## WORK TO COMPLETE
Continue the comment thread about psychiatric drugs and addiction from the point where it stops.

## DOCUMENT SEGMENT

    I like your point about Cocaine being a Serotonin reuptake inhibitor; a lot of street drugs make people feel good, but this doesn’t mean they are helpful as a long-term solution to peope’s feelings of unhappiness or anxiety.

    I look forward to reading further articles!

  • Phil_Hickey


    Thanks for coming in. “Mental illness” as an anti-placebo is a nice idea!

    Best wishes.

  • bulbous1

    The willful deception of patients by psychiatrists, to turn them into drug addicts, kind of reminds me of the way in which parents deceive their unfortunate progeny into becoming addicts of the worst drug of all, the drug of life, filling their heads with all manner of porkies to turn them into happy consumers, until the drug puts down such roots in their physiology, it becomes almost impossible to come off it.

    I can think of no more representative example of humanity than the drug addict. Like with the man addicted to dirty smack or meth, no matter how much the drug of life harms and degrades a man, how adulterated and extortionately priced it is, nothing can wrest him from this worse of addictions, not the knowledge of the progressively diminishing returns investment in our habit yields, nor any cost-benefit analysis attesting to its inferiority.

    The addict of the drug of life will claim he is happy – as does many a heroin and meth addict – but this is just his addiction his speaking.

    Even in the midst of the most Augean squalor and filth, the worst degradation and suffering, people nevertheless persist in the habit of being, perfect specimens of the addict, injecting life through a dirty syringe like filthy addicts of being, like men suffering from a case of dropsy, thirsty for more of what ails them.

    The felicific calculus, applied to taking the drug of life, would endorse the immediate cessation thereof, yet what does this matter to the addict of the drug of life, to the man who has become physiologically dependent thereupon, to such a complete lunatic?

    Some people say, “if life is so bad, why do most go on living?” Why do smack- and meth-heads go on taking their poison of choice? The answer to the latter will give you the answer to the former.

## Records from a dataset
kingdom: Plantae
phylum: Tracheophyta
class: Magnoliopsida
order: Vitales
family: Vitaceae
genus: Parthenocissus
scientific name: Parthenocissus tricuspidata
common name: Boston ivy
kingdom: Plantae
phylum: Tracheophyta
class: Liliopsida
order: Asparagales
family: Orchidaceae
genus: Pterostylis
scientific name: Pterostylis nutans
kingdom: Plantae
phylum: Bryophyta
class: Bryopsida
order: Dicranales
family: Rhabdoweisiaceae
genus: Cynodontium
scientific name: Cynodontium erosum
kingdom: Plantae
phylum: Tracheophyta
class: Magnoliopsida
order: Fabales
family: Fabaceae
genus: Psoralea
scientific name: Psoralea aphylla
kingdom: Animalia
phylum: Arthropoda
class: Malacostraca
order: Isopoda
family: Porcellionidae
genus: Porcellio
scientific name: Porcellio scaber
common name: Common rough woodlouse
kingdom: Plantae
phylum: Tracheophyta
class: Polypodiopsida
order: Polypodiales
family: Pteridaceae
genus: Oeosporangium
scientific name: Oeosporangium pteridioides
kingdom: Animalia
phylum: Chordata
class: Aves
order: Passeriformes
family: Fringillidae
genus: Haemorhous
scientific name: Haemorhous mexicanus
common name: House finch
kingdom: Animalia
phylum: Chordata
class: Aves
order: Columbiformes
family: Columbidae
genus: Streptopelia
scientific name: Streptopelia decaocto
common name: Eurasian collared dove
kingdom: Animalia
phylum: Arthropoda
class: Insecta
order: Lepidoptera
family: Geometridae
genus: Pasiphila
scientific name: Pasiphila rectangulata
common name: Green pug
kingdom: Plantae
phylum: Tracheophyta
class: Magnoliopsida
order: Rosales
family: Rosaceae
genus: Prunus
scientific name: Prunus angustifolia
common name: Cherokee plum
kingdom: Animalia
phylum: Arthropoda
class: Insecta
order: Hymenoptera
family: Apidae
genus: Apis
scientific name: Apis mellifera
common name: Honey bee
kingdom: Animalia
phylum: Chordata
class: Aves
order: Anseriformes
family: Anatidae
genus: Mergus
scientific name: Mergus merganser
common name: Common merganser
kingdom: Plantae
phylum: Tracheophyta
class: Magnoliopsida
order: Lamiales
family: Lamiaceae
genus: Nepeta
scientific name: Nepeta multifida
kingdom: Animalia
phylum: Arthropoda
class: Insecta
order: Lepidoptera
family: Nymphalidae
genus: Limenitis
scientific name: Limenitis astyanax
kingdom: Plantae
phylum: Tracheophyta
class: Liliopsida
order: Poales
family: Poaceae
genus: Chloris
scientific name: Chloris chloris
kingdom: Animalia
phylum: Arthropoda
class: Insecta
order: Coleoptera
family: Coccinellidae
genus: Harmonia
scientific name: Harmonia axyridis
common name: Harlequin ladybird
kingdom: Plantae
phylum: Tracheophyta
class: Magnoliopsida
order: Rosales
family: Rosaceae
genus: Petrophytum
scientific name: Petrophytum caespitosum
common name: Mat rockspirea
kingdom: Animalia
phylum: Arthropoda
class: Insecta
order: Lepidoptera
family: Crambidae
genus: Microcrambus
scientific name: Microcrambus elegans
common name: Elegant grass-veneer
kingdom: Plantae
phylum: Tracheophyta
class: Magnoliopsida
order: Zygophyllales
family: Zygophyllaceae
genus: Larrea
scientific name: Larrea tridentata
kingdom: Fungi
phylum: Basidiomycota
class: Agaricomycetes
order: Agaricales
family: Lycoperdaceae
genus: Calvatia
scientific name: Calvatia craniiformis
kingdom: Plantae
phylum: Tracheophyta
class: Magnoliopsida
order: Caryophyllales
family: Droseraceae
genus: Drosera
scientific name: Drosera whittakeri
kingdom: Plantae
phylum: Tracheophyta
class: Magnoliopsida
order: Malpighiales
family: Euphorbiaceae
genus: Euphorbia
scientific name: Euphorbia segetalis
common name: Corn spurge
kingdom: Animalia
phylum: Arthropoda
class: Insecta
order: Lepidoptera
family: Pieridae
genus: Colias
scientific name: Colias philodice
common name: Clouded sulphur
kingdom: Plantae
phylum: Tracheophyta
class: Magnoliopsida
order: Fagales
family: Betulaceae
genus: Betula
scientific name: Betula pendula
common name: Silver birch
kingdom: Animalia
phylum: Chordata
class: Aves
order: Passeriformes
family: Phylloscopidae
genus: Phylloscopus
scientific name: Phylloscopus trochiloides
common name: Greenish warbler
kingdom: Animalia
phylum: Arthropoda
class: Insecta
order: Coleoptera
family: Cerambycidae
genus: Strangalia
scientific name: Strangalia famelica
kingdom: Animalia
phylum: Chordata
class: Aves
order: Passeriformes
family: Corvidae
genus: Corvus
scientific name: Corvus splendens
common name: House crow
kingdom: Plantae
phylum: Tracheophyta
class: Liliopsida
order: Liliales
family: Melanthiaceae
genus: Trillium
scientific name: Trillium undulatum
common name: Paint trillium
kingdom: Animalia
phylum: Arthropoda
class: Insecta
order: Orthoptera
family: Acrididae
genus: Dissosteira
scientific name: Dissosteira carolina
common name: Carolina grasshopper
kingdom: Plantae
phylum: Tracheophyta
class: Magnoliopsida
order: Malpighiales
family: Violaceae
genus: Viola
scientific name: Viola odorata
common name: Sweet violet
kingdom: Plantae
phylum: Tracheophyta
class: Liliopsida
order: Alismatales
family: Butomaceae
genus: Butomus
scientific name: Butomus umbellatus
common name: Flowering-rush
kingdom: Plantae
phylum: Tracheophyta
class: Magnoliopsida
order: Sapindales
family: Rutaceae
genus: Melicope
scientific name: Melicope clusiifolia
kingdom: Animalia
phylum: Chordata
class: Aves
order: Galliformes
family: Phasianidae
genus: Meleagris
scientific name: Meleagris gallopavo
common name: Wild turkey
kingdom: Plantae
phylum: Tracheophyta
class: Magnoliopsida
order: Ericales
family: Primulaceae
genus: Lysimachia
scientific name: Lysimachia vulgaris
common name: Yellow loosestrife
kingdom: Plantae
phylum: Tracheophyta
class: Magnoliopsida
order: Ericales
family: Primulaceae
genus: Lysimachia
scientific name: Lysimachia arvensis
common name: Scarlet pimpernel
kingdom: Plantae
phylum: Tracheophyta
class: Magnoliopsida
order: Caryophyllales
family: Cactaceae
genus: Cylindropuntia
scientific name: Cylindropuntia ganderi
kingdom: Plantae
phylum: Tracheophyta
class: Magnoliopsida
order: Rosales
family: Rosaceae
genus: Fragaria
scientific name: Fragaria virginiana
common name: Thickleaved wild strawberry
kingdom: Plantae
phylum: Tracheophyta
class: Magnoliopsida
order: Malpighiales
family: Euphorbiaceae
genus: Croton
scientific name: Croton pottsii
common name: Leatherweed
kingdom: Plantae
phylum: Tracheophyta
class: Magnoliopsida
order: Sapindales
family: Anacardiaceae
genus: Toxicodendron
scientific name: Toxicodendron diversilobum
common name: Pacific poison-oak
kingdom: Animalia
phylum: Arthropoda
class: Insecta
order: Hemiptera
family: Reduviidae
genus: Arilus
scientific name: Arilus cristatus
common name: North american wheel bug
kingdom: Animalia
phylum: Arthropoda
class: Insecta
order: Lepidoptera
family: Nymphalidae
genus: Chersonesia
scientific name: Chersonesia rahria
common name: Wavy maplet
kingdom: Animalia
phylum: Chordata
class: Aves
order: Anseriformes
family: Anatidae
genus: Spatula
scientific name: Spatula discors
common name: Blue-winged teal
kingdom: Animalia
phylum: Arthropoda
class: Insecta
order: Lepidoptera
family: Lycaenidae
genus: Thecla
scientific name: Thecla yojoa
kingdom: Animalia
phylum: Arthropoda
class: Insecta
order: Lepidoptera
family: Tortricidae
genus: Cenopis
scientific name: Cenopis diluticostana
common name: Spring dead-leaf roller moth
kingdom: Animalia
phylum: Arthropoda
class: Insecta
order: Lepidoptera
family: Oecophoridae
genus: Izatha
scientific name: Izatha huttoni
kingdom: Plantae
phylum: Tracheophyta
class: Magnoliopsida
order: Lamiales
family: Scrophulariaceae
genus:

## EXERCISE ANSWER
  • all too easy

    Thanks Clive. Once again you filled my heart with raucous laughter and merriment. One thing, though, if you don’t mind. Try harder to be more miserable. You can do it. If anyone can, I’m sure can. Start by refusing to make your sentences 5,000 words long. Stop using several hundred commas in each one, trying to impress others with your talent for being long-winded and repeating the same ideas ad infinitum. It gives you great confidence in your writing nonsense without accountability.

  • anonymous

    That’s pretty funny, coming from the troll who has nothing to contribute to comment threads but the same tedious digital diarrhea. Try something besides the same old boring crap for a change, would ya? “Try harder. You can do it.”

  • all too easy

    O bulbous, I have presented study after study after study refuting the nonsense posted here, while you cry in your beer night after night, hoping someone will sympathize with the terrible hand you’ve been dealt. You enjoy seeking pity from others. You love to gain some recognition for how hard your horrible life has been. You thoroughly enjoy writing about your agony and how unfair everyone is. Instead, you could stop being the super crybaby and go out and lend a hand somewhere. Some folks have genuine, difficult problems. You could, if you wanted to, help them out by sweeping a floor, putting laundry away, washing someone’s car, babysitting-if you can get a security clearance. You see? Instead of whining day and night, help someone. You doofus

  • anonymous

    1. I am not Cledwyn. He is a much better writer than either one of us. So, thank you kindly for the compliment.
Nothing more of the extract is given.